How do you determine all values of c that satisfy the mean value theorem on the interval [2,5] for #f(x) = 1 / (x-1)#?

Question

Paisley Johnson · Accepted Answer

#AA c \in [f(5), f(2)] = [1/4, 1]#, #EE y \in [2, 5]# such that #f(y) = c#.
Explanation below.

Since #f# is a quotient of continuous function : #f(x) = (g(x))/(h(x)), g(x) = 1# and #h(x) = x-1#, it is defined and continuous for all #x \in RR \backslash {1}# (#f(1)# is not defined because we would divide by zero). Therefore, the mean value theorem is satisfied for all closed interval #[a, b] \subset RR \backslash {1}#. Since #[2, 5] \subset RR \backslash {1}# and #[2, 5]# is closed, we have, by the mean value theorem, that #AA c \in [f(5), f(2)] = [1/4, 1]#, #EE y \in [2, 5]# such that #f(y) = c#.
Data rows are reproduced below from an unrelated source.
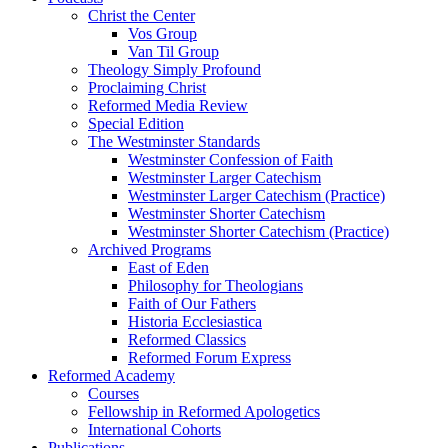
Christ the Center
Vos Group
Van Til Group
Theology Simply Profound
Proclaiming Christ
Reformed Media Review
Special Edition
The Westminster Standards
Westminster Confession of Faith
Westminster Larger Catechism
Westminster Larger Catechism (Practice)
Westminster Shorter Catechism
Westminster Shorter Catechism (Practice)
Archived Programs
East of Eden
Philosophy for Theologians
Faith of Our Fathers
Historia Ecclesiastica
Reformed Classics
Reformed Forum Express
Reformed Academy
Courses
Fellowship in Reformed Apologetics
International Cohorts
Publications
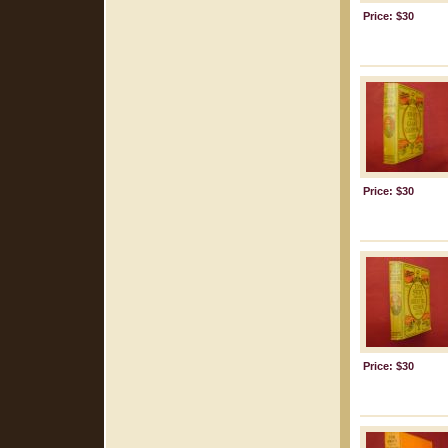
Price: $30
Price: $30
Price: $30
Ezekiel Alexander · Answer

#c=3 or c =-1# #f'(c)=(f(b)-f(a))/(b-a)# #f'(c)=(f(5)-f(2))/(5-2)# #-1/(c-1)^2 = (1/4 -1)/3 =(-3/4)/3 = -3/4 *1/3=-1/4# #-1=-1/4 (c-1)^2# #4 = c^2-2c+1# #0=c^2-2c-3# #(c-3)(c+1)=0# #c=3 or c =-1#

Paisley Johnson · Answer

undefined To determine all values of $ c $ that satisfy the Mean Value Theorem on the interval $[2,5]$ for $ f(x) = \frac{1}{x-1} $, we first find the average rate of change of $ f $ on the interval $[2,5]$. This is calculated as:

$$ f'(c) = \frac{f(5) - f(2)}{5 - 2} $$

$$ f'(c) = \frac{\frac{1}{5-1} - \frac{1}{2-1}}{5-2} $$

$$ f'(c) = \frac{\frac{1}{4} - 1}{3} $$

$$ f'(c) = \frac{-\frac{3}{4}}{3} $$

$$ f'(c) = -\frac{1}{4} $$

Now, we find the derivative of $ f(x) $:

$$ f'(x) = \frac{d}{dx}\left(\frac{1}{x-1}\right) = -\frac{1}{{(x-1)}^2} $$

To find $ c $, we set $ -\frac{1}{{(c-1)}^2} = -\frac{1}{4} $:

$$ -\frac{1}{{(c-1)}^2} = -\frac{1}{4} $$

$$ {(c-1)}^2 = 4 $$

$$ c-1 = \pm 2 $$

$$ c = 1 \pm 2 $$

Therefore, $ c $ can be $ 3 $ or $ -1 $. These are the values of $ c $ that satisfy the Mean Value Theorem on the interval $[2,5]$ for $ f(x) = \frac{1}{x-1} $.